During Wednesday's demonstrations, families of the victims carried posters with photographs of their loved ones, as crowds lined up on both sides of the street applauded. During a memorial inside the port — which still holds the ruins of the giant silos — names of each person killed were read out. A huge metal gavel with the words "Act for Justice" was placed on a wall opposite the port.
"We are all victims of this system," said Paul Naggear, who's three-year-old child, Alexandra, died in the blast. He spoke on a podium outside the port.
Flags flew at half-staff over government institutions and embassies. Medical labs and COVID-19 vaccination centres were closed to mark the day. Reflecting the raw anger at the country's ruling class, posters assailing authorities were hung on the facades of defaced buildings across from the port.

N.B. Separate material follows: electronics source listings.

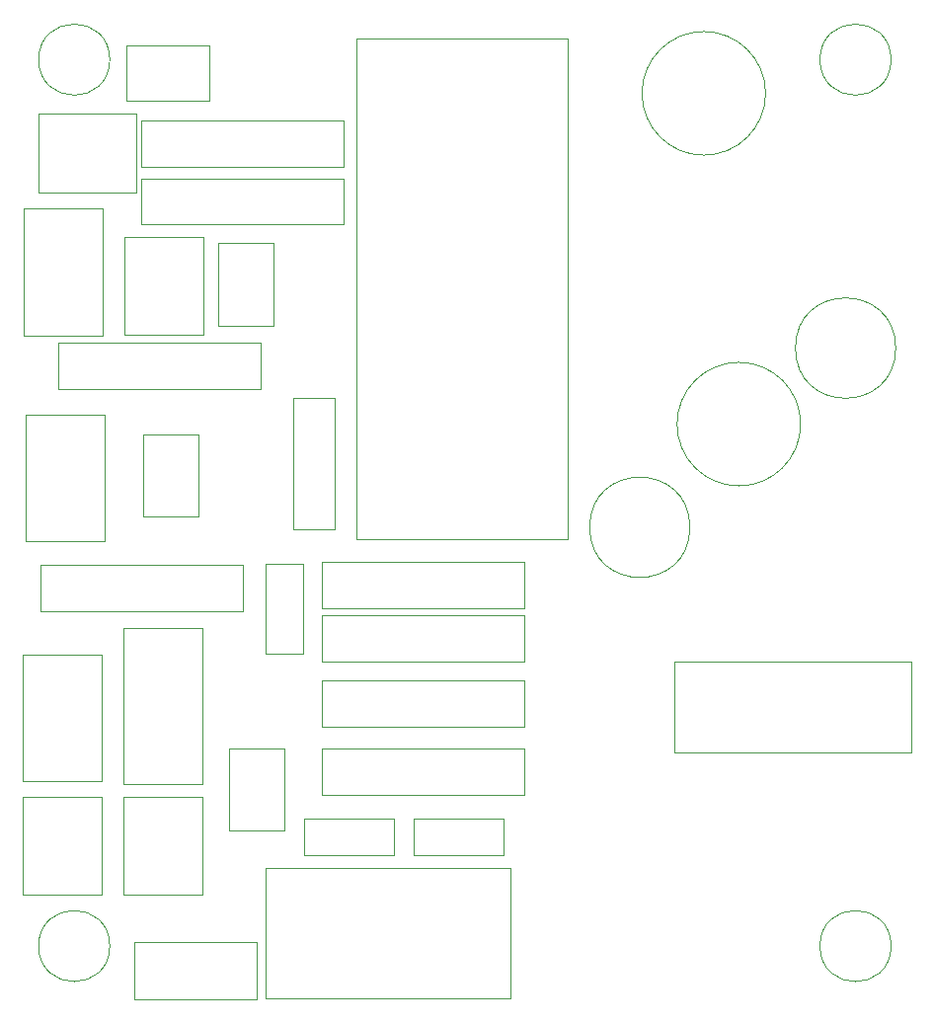
<source format=gbr>
%TF.GenerationSoftware,KiCad,Pcbnew,5.1.10-88a1d61d58~88~ubuntu20.04.1*%
%TF.CreationDate,2021-05-12T17:41:59+01:00*%
%TF.ProjectId,flypi,666c7970-692e-46b6-9963-61645f706362,rev?*%
%TF.SameCoordinates,Original*%
%TF.FileFunction,Other,User*%
%FSLAX46Y46*%
G04 Gerber Fmt 4.6, Leading zero omitted, Abs format (unit mm)*
G04 Created by KiCad (PCBNEW 5.1.10-88a1d61d58~88~ubuntu20.04.1) date 2021-05-12 17:41:59*
%MOMM*%
%LPD*%
G01*
G04 APERTURE LIST*
%ADD10C,0.050000*%
G04 APERTURE END LIST*
D10*
%TO.C, *%
X112550000Y-53500000D02*
G75*
G03*
X112550000Y-53500000I-3050000J0D01*
G01*
%TO.C,Q2*%
X113990000Y-52270000D02*
X121090000Y-52270000D01*
X113990000Y-52270000D02*
X113990000Y-57010000D01*
X121090000Y-57010000D02*
X121090000Y-52270000D01*
X121090000Y-57010000D02*
X113990000Y-57010000D01*
%TO.C,U5*%
X133728000Y-51652000D02*
X133728000Y-94652000D01*
X151778000Y-51652000D02*
X151778000Y-94652000D01*
X133728000Y-51652000D02*
X151778000Y-51652000D01*
X133728000Y-94652000D02*
X151778000Y-94652000D01*
%TO.C,C2*%
X168789000Y-56388000D02*
G75*
G03*
X168789000Y-56388000I-5300000J0D01*
G01*
%TO.C,C1*%
X171797000Y-84749000D02*
G75*
G03*
X171797000Y-84749000I-5300000J0D01*
G01*
%TO.C,C5*%
X179946000Y-78232000D02*
G75*
G03*
X179946000Y-78232000I-4300000J0D01*
G01*
%TO.C,C6*%
X162300000Y-93600000D02*
G75*
G03*
X162300000Y-93600000I-4300000J0D01*
G01*
%TO.C,U4*%
X125888000Y-122802000D02*
X146888000Y-122802000D01*
X146888000Y-122802000D02*
X146888000Y-133952000D01*
X146888000Y-133952000D02*
X125888000Y-133952000D01*
X125888000Y-133952000D02*
X125888000Y-122802000D01*
%TO.C,J12*%
X181250000Y-112900000D02*
X160950000Y-112900000D01*
X160950000Y-112900000D02*
X160950000Y-105100000D01*
X160950000Y-105100000D02*
X181250000Y-105100000D01*
X181250000Y-105100000D02*
X181250000Y-112900000D01*
%TO.C,R1*%
X125138000Y-134068000D02*
X125138000Y-129158000D01*
X125138000Y-129158000D02*
X114638000Y-129158000D01*
X114638000Y-129158000D02*
X114638000Y-134068000D01*
X114638000Y-134068000D02*
X125138000Y-134068000D01*
%TO.C,Q3*%
X121857000Y-76321000D02*
X121857000Y-69221000D01*
X121857000Y-76321000D02*
X126597000Y-76321000D01*
X126597000Y-69221000D02*
X121857000Y-69221000D01*
X126597000Y-69221000D02*
X126597000Y-76321000D01*
%TO.C,Q1*%
X122746000Y-119628000D02*
X122746000Y-112528000D01*
X122746000Y-119628000D02*
X127486000Y-119628000D01*
X127486000Y-112528000D02*
X122746000Y-112528000D01*
X127486000Y-112528000D02*
X127486000Y-119628000D01*
%TO.C,Q4*%
X115380000Y-92704000D02*
X115380000Y-85604000D01*
X115380000Y-92704000D02*
X120120000Y-92704000D01*
X120120000Y-85604000D02*
X115380000Y-85604000D01*
X120120000Y-85604000D02*
X120120000Y-92704000D01*
%TO.C,P9*%
X131848000Y-93748000D02*
X131848000Y-82548000D01*
X131848000Y-82548000D02*
X128248000Y-82548000D01*
X128248000Y-82548000D02*
X128248000Y-93748000D01*
X128248000Y-93748000D02*
X131848000Y-93748000D01*
%TO.C,R7*%
X130776000Y-96602000D02*
X130776000Y-100502000D01*
X130776000Y-100502000D02*
X148126000Y-100502000D01*
X148126000Y-100502000D02*
X148126000Y-96602000D01*
X148126000Y-96602000D02*
X130776000Y-96602000D01*
%TO.C,R8*%
X130776000Y-101174000D02*
X130776000Y-105074000D01*
X130776000Y-105074000D02*
X148126000Y-105074000D01*
X148126000Y-105074000D02*
X148126000Y-101174000D01*
X148126000Y-101174000D02*
X130776000Y-101174000D01*
%TO.C,R9*%
X130776000Y-106762000D02*
X130776000Y-110662000D01*
X130776000Y-110662000D02*
X148126000Y-110662000D01*
X148126000Y-110662000D02*
X148126000Y-106762000D01*
X148126000Y-106762000D02*
X130776000Y-106762000D01*
%TO.C,R3*%
X130776000Y-112604000D02*
X130776000Y-116504000D01*
X130776000Y-116504000D02*
X148126000Y-116504000D01*
X148126000Y-116504000D02*
X148126000Y-112604000D01*
X148126000Y-112604000D02*
X130776000Y-112604000D01*
%TO.C,R5*%
X108170000Y-77806000D02*
X108170000Y-81706000D01*
X108170000Y-81706000D02*
X125520000Y-81706000D01*
X125520000Y-81706000D02*
X125520000Y-77806000D01*
X125520000Y-77806000D02*
X108170000Y-77806000D01*
%TO.C,1k1*%
X123986000Y-100756000D02*
X123986000Y-96856000D01*
X123986000Y-96856000D02*
X106636000Y-96856000D01*
X106636000Y-96856000D02*
X106636000Y-100756000D01*
X106636000Y-100756000D02*
X123986000Y-100756000D01*
%TO.C,R4*%
X115282000Y-63709000D02*
X115282000Y-67609000D01*
X115282000Y-67609000D02*
X132632000Y-67609000D01*
X132632000Y-67609000D02*
X132632000Y-63709000D01*
X132632000Y-63709000D02*
X115282000Y-63709000D01*
%TO.C,R2*%
X115282000Y-58756000D02*
X115282000Y-62656000D01*
X115282000Y-62656000D02*
X132632000Y-62656000D01*
X132632000Y-62656000D02*
X132632000Y-58756000D01*
X132632000Y-58756000D02*
X115282000Y-58756000D01*
%TO.C,*%
X112550000Y-129500000D02*
G75*
G03*
X112550000Y-129500000I-3050000J0D01*
G01*
%TO.C,C7*%
X129206000Y-118542000D02*
X129206000Y-121742000D01*
X129206000Y-121742000D02*
X136906000Y-121742000D01*
X136906000Y-121742000D02*
X136906000Y-118542000D01*
X136906000Y-118542000D02*
X129206000Y-118542000D01*
%TO.C,C10*%
X138604000Y-118542000D02*
X138604000Y-121742000D01*
X138604000Y-121742000D02*
X146304000Y-121742000D01*
X146304000Y-121742000D02*
X146304000Y-118542000D01*
X146304000Y-118542000D02*
X138604000Y-118542000D01*
%TO.C,P4*%
X111816000Y-104492000D02*
X105066000Y-104492000D01*
X105066000Y-104492000D02*
X105066000Y-115392000D01*
X105066000Y-115392000D02*
X111816000Y-115392000D01*
X111816000Y-115392000D02*
X111816000Y-104492000D01*
%TO.C,C8*%
X129108000Y-96694000D02*
X125908000Y-96694000D01*
X125908000Y-96694000D02*
X125908000Y-104394000D01*
X125908000Y-104394000D02*
X129108000Y-104394000D01*
X129108000Y-104394000D02*
X129108000Y-96694000D01*
%TO.C,P10*%
X120452000Y-102206000D02*
X113702000Y-102206000D01*
X113702000Y-102206000D02*
X113702000Y-115606000D01*
X113702000Y-115606000D02*
X120452000Y-115606000D01*
X120452000Y-115606000D02*
X120452000Y-102206000D01*
%TO.C,P8*%
X111943000Y-66265000D02*
X105193000Y-66265000D01*
X105193000Y-66265000D02*
X105193000Y-77165000D01*
X105193000Y-77165000D02*
X111943000Y-77165000D01*
X111943000Y-77165000D02*
X111943000Y-66265000D01*
%TO.C,P7*%
X112070000Y-83918000D02*
X105320000Y-83918000D01*
X105320000Y-83918000D02*
X105320000Y-94818000D01*
X105320000Y-94818000D02*
X112070000Y-94818000D01*
X112070000Y-94818000D02*
X112070000Y-83918000D01*
%TO.C,*%
X179550000Y-53500000D02*
G75*
G03*
X179550000Y-53500000I-3050000J0D01*
G01*
X179550000Y-129500000D02*
G75*
G03*
X179550000Y-129500000I-3050000J0D01*
G01*
%TO.C,P1*%
X120452000Y-116684000D02*
X113702000Y-116684000D01*
X113702000Y-116684000D02*
X113702000Y-125084000D01*
X113702000Y-125084000D02*
X120452000Y-125084000D01*
X120452000Y-125084000D02*
X120452000Y-116684000D01*
%TO.C,P3*%
X111816000Y-125084000D02*
X111816000Y-116684000D01*
X105066000Y-125084000D02*
X111816000Y-125084000D01*
X105066000Y-116684000D02*
X105066000Y-125084000D01*
X111816000Y-116684000D02*
X105066000Y-116684000D01*
%TO.C,P5*%
X114797000Y-58110000D02*
X106397000Y-58110000D01*
X114797000Y-64860000D02*
X114797000Y-58110000D01*
X106397000Y-64860000D02*
X114797000Y-64860000D01*
X106397000Y-58110000D02*
X106397000Y-64860000D01*
%TO.C,P6*%
X120579000Y-68678000D02*
X113829000Y-68678000D01*
X113829000Y-68678000D02*
X113829000Y-77078000D01*
X113829000Y-77078000D02*
X120579000Y-77078000D01*
X120579000Y-77078000D02*
X120579000Y-68678000D01*
%TD*%
M02*

</source>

"This is a day of pain and grief," said Ibrahim Hoteit, a spokesperson for victims' families who lost his brother in the blast. "It is the day we lost our loved ones and relatives and children. We hope all those coming down [to the streets] in solidarity with us to respect our pain,"
In a statement Wednesday afternoon, the Lebanese army said it arrested a number of people who were on their way to take part in anniversary commemorations. The army said the people who were arrested had a large number of weapons and ammunition in their possession.
In Beirut's eastern neighborhood of Gemayzeh, a fist fight broke out between supporters of the Lebanese Communist Party and others who support the right-wing Christian Lebanese Forces. Several people were lightly injured by the exchange of stone throwing, before security forces opened fire in the air and dispersed the two sides.
'Tainted with blood'
In an extensive investigative report, Human Rights Watch (HRW) on Tuesday called for an international probe into the port blast, accusing Lebanese authorities of trying to thwart the investigation.
HRW said a lack of judicial independence, constitution-imposed immunity for high-level officials and a range of procedural and systemic flaws in the domestic investigation rendered it "incapable of credibly delivering justice."
Meanwhile, an international conference co-hosted by France and the United Nations on Wednesday raised over $357 million US in aid required to meet the country's growing humanitarian needs, including $118.6 million pledged by France, the former colonial power in Lebanon.
At the Vatican, Pope Francis recalled the suffering of Lebanese people, as he held his first weekly audience with the public since surgery a month ago.
"A year after the terrible explosion in the port of Beirut, Lebanon's capital, that caused death and destruction, my thoughts go to that dear country, above all to the victims, to their families," the pontiff said.
"And so many lost the illusion of living."